For the first time in eight years I have woken up naturally and not to an ear-splitting yell, an elbow or foot in the face or a demand for breakfast to be served.

I have had a leisurely shower, shampooed my hair and applied face cream.

Then I enjoyed a cup of Earl Grey and a slice of toast laden with butter and jam without anybody climbing on me, stealing my crusts or insisting we turn on the television.

“This is what life would be like if we had never had children,” my husband mused contently from behind the newspaper.

“Mmmmm…” I replied non-committedly, taking in the deathly silence.

My son, at age five, spent the night at his friend’s house. His first sleepover.

I knew it was only a matter of time.

After all, my daughter regularly stays over with pals and he has become increasingly jealous of her midnight feasts, duvet dens and slumber secrets shared.

I was a little anxious about how he would cope but he was very excited to be leaving me behind.

He packed his pyjamas, toothbrush and Mr Eat Lotsa Bananas and, with barely a backwards glance, brushed past me to join his friend.

“What do you think he is doing now?” I asked my husband at about 6pm.

“Swinging from the lampshades, shaving the dog, smearing snot on the windows,” he suggested. “The sort of things he would be doing at home.”

At 8pm I texted to see if all was well.

“No problems,” came the inadequately short reply.

I twiddled my thumbs and tried to immerse myself in a wildlife documentary.

Then at 9.15pm my phone pinged again.

“He had a little cry and said he wanted Mummy but he’s now fallen fast asleep,” said the message.

I was relieved. Not just because I wouldn’t have to drive out to Woodbridge in the early hours to collect him but also because a little part of me needed to be missed.

That said, I have to admit to enjoying our brief time apart.

Call me a bad mum. Judge me if you will because, yes, I can envisage life without children. There I said it. Hunt me down and throw stones.

Most people – mothers in particular – say that as soon as their little ones are born they simply couldn’t imagine a world without them.

It’s a strange statement.

And I can only think of a handful of scenarios for such delusion.
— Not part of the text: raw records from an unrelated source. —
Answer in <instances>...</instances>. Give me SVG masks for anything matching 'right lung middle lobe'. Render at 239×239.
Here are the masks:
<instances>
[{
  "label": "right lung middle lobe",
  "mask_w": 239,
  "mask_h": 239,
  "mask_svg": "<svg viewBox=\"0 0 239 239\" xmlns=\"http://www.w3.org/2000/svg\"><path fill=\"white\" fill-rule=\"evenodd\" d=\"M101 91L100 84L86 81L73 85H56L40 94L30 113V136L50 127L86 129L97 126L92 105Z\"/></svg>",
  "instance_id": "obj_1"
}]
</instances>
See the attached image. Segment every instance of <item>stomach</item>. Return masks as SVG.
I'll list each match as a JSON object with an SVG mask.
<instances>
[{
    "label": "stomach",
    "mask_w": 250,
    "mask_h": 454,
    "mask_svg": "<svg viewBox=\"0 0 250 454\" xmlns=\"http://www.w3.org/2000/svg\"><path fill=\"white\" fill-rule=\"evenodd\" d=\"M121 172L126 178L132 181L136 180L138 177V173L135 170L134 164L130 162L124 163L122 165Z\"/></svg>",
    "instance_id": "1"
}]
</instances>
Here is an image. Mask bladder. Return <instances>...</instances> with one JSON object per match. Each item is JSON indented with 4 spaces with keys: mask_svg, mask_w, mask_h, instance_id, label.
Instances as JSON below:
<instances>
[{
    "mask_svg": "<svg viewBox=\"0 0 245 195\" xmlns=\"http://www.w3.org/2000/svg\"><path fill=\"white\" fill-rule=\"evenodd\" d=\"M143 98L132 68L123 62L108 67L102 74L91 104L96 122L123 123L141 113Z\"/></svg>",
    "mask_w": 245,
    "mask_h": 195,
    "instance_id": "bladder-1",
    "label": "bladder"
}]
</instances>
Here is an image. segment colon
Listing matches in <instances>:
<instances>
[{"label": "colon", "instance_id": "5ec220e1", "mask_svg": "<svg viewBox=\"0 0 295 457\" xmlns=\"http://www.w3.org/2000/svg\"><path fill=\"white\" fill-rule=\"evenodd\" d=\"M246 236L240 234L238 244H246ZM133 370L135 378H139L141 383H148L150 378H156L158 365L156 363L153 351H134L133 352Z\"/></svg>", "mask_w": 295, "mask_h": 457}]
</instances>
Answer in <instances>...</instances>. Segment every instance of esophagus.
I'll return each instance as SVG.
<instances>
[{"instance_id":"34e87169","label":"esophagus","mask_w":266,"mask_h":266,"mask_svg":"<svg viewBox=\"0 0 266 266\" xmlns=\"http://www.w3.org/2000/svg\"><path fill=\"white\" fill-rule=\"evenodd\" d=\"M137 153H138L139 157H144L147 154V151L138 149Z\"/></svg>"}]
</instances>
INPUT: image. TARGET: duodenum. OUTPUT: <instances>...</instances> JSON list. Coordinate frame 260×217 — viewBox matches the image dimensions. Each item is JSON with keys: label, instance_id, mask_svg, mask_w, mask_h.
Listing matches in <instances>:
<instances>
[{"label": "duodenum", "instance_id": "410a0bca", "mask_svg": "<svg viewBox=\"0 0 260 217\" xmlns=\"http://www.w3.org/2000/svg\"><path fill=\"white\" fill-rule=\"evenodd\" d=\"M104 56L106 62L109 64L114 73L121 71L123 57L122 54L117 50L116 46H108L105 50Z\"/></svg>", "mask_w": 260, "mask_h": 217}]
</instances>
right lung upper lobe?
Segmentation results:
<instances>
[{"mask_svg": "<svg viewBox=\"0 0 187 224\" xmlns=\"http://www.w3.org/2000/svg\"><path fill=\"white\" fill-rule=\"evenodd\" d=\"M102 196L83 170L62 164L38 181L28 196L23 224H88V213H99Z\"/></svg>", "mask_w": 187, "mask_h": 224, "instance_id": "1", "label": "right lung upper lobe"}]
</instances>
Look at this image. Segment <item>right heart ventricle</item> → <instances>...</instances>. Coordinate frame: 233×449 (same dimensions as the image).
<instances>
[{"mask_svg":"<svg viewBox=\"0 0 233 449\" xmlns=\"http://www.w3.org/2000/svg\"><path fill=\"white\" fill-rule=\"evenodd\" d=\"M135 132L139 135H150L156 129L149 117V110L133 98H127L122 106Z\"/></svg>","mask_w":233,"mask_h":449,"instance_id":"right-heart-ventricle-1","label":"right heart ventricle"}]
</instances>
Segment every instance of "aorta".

One, they are so sleep deprived they can’t think straight.

Two, they are on drugs.

Three, their husbands are doing all of the nighttime parenting and they are scoffing chocs and watching soap operas during the day while their kids are in nursery.

Alternatively, perhaps they are just using the expression as a way to quantify that overwhelming surge of love that appears out of nowhere post partum and threatens to swallow you whole?

Because if you have lived a life without children for 20, 30, 40 years before they make an appearance and turn your world upside down, you can’t honestly expect me to believe that you can forget it entirely.

Even with baby brain, I can just about recall the pleasure of watching a film uninterrupted, making a nice meal to eat on the couch at leisure, spending Sunday afternoons in the pub, spontaneously arranging a night out, getting home late and going to bed for a blissful full night’s sleep.

If left unattended, I might even imagine my previous life as better than it actually was.

Now of course I’m not suggesting I regret parenthood.

I wouldn’t have done it twice – about to be thrice – if I resented giving up my sleep, my health, my body, my free time, and quite a bit of the best parts of the food on my plate.

But there is a little part of me that regularly dreams about what life would have been like if my husband and I still had access to all that freedom, fun and lack of responsibility.

Not so long ago some very unsurprising survey results from the Open University recorded that couples without children had better relationships.

They had more quality time together, more hobbies, more holidays.

But the study also revealed that mothers are a lot happier as individuals than childless women – even if the childless woman happens to have a better relationship with their partner.

I can see why this might be true.

Because while I was content before I had children, I didn’t get to experience all those extreme emotions that, for me, life is really about.

Children are as wonderful as they are awful. As selfish as they are giving. As kind as they are cruel. And as beautiful as they are gruesome.

They push you through the mill until you think you can’t take anymore, then redeem themselves with a single smile.

Perhaps the reason people who have children can’t properly remember what it was like before them is because parenthood changes them so much that there is no firm ground from which to view the past.

After all the joys of being alone with your partner and being part of a family unit are so qualitatively different that they can’t be compared.

I can’t say for sure that having children has made me happier.

But I do know that my kids bring with them a whirlwind of feelings – from the most blissful to the greatest depths of misery.

Parenthood is certainly not the soft option nor the safe option – it is the extreme option.

It is the rollercoaster for the thrillseekers while the childless stick to the teacups and look on with horror.

I’ve enjoyed my brief reprieve from the twists and turns – a reminder of life before the funfair.

But my kids are on their way home and time to strap myself in for the next part of the ride.